It started when Apple released a so-called smartphone with no 3rd party support at all. Next they told developers they should forget everything they know and start writing web pages for the iPhone instead. After 9 months developers were told that an about turn was coming, and that native applications would come after all. Thats when things became difficult…
Apple, with the iPhone app store, have no doubt helped some developers to be very successful. At the same time their Stalanistic practices regarding developers show that they do not really feel they need them or find them essential. In fact, it seems Apple very much sees developers as a nuisance which need to be very tightly controlled. The first application to really fall victim to this was Netshare, which was booted out of the app store despite breaking none of Apple’s rules, and then further restrained form selling their applications independently to iPhone users who chose not to jailbreak.

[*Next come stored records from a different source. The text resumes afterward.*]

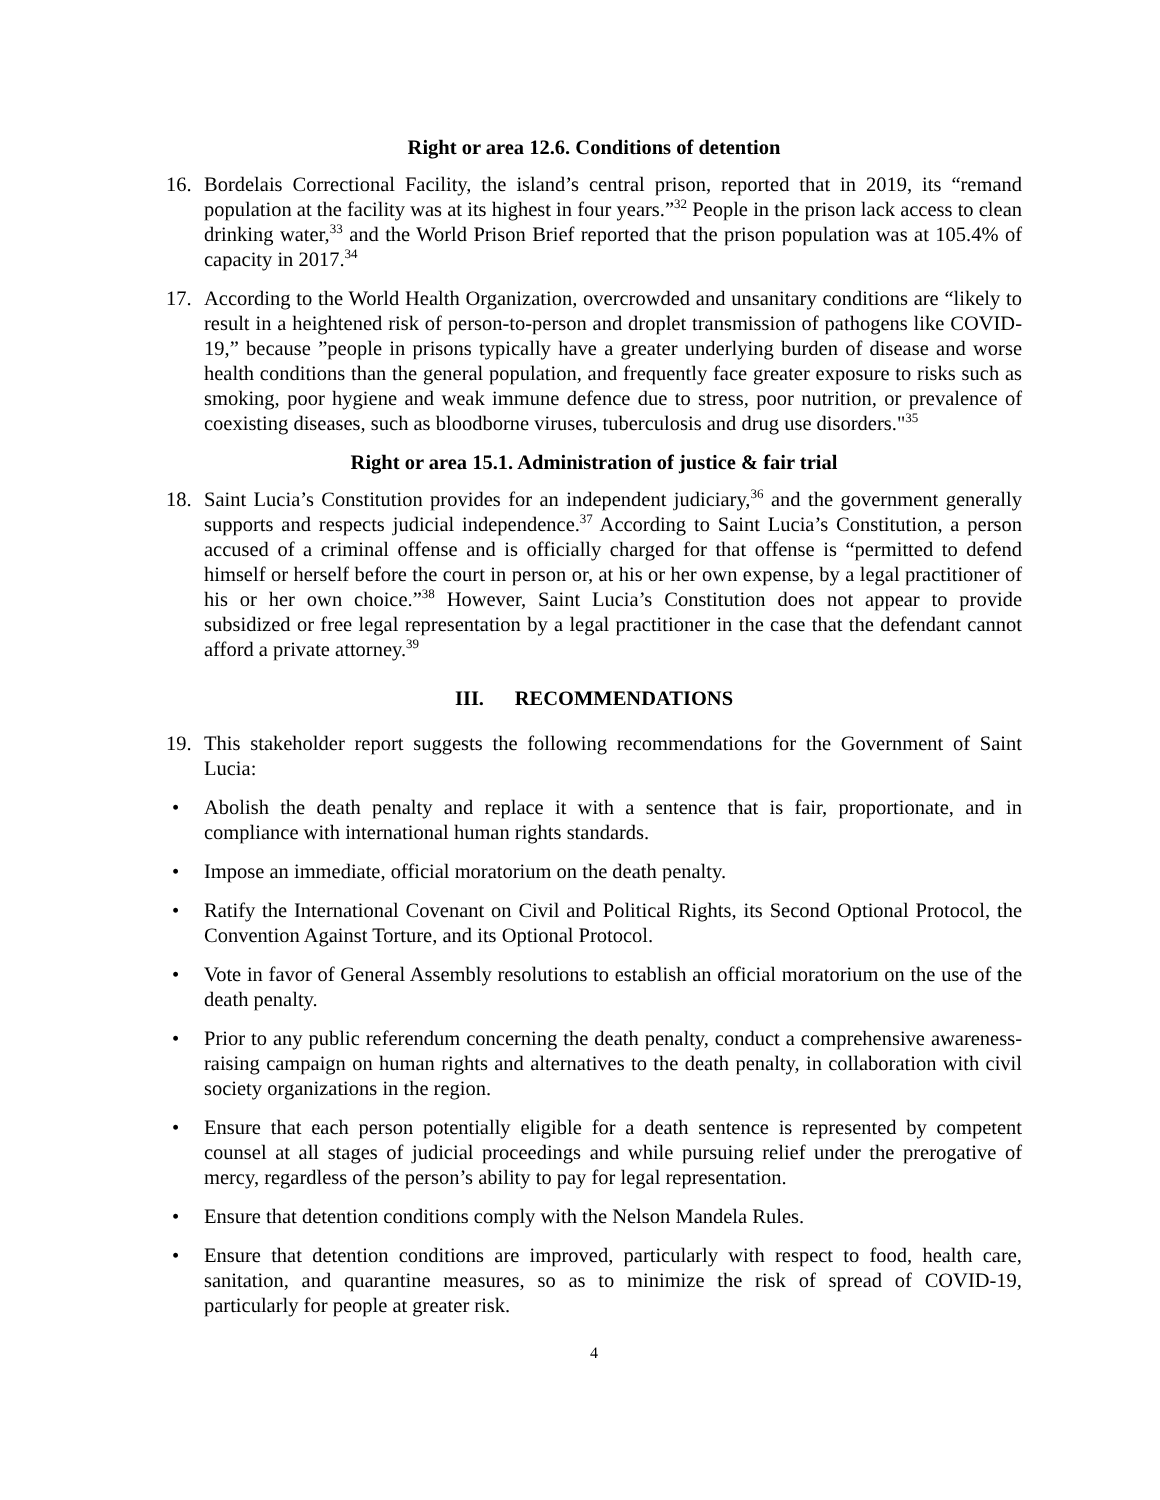Right or area 12.6. Conditions of detention
16. Bordelais Correctional Facility, the island’s central prison, reported that in 2019, its “remand population at the facility was at its highest in four years.”<sup>32</sup> People in the prison lack access to clean drinking water,<sup>33</sup> and the World Prison Brief reported that the prison population was at 105.4% of capacity in 2017.<sup>34</sup>
17. According to the World Health Organization, overcrowded and unsanitary conditions are “likely to result in a heightened risk of person-to-person and droplet transmission of pathogens like COVID-19,” because ”people in prisons typically have a greater underlying burden of disease and worse health conditions than the general population, and frequently face greater exposure to risks such as smoking, poor hygiene and weak immune defence due to stress, poor nutrition, or prevalence of coexisting diseases, such as bloodborne viruses, tuberculosis and drug use disorders."<sup>35</sup>
Right or area 15.1. Administration of justice & fair trial
18. Saint Lucia’s Constitution provides for an independent judiciary,<sup>36</sup> and the government generally supports and respects judicial independence.<sup>37</sup> According to Saint Lucia’s Constitution, a person accused of a criminal offense and is officially charged for that offense is “permitted to defend himself or herself before the court in person or, at his or her own expense, by a legal practitioner of his or her own choice.”<sup>38</sup> However, Saint Lucia’s Constitution does not appear to provide subsidized or free legal representation by a legal practitioner in the case that the defendant cannot afford a private attorney.<sup>39</sup>
III. RECOMMENDATIONS
19. This stakeholder report suggests the following recommendations for the Government of Saint Lucia:
• Abolish the death penalty and replace it with a sentence that is fair, proportionate, and in compliance with international human rights standards.
• Impose an immediate, official moratorium on the death penalty.
• Ratify the International Covenant on Civil and Political Rights, its Second Optional Protocol, the Convention Against Torture, and its Optional Protocol.
• Vote in favor of General Assembly resolutions to establish an official moratorium on the use of the death penalty.
• Prior to any public referendum concerning the death penalty, conduct a comprehensive awareness-raising campaign on human rights and alternatives to the death penalty, in collaboration with civil society organizations in the region.
• Ensure that each person potentially eligible for a death sentence is represented by competent counsel at all stages of judicial proceedings and while pursuing relief under the prerogative of mercy, regardless of the person’s ability to pay for legal representation.
• Ensure that detention conditions comply with the Nelson Mandela Rules.
• Ensure that detention conditions are improved, particularly with respect to food, health care, sanitation, and quarantine measures, so as to minimize the risk of spread of COVID-19, particularly for people at greater risk.
4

Next was Mailwrangler, which was unceremoniously turned down for daring to write an application that allowed the user to read e-mail, as apparently Apple could not tolerate iPhone users seeking out a 3rd party application which did anything better than their own efforts. The same fate befell Podcaster, which had the temerity to allow iPhone users to use their phone to download podcasts without having to check in with the Apple iTunes mothership every morning.
With in increasing number of reports of Apple acting capriciously in turning down applications from being made available to captive iPhone users, Apple had to respond. One would have thought improving its practices and making its criteria more transparent would be the obvious thing to do. It turns out Apple thinks differently, and decided gagging developers was the best way to resolve the issue. If the developers now chose to share their disappointment in public they stand a good chance of being at the sharp end of legal action by a very litigious Apple. The same NDA which allows this also prevents developers from sharing coding techniques with each other, clearly slowing the progress of application development on the iPhone.
As it stands, because Apple turns down applications to its App store for seemingly random reasons and also is attempting to hide the reasons, a new developer can not even see that was turned down before and try and avoid the same mistakes.
Apple’s stance contrasts sharply with the Windows Mobile world, where developers are seen as the life blood of the ecosystem, 3rd party applications are expected to be installed from the start, and developers do not have to jump through any hoops to distribute their application.
One can only wonder what Apple will do next to make life uncomfortable for iPhone developers. Possibly force them to come to Cupertino and develop in little stone-walled cells living in isolation on bread and water? Cant be far off.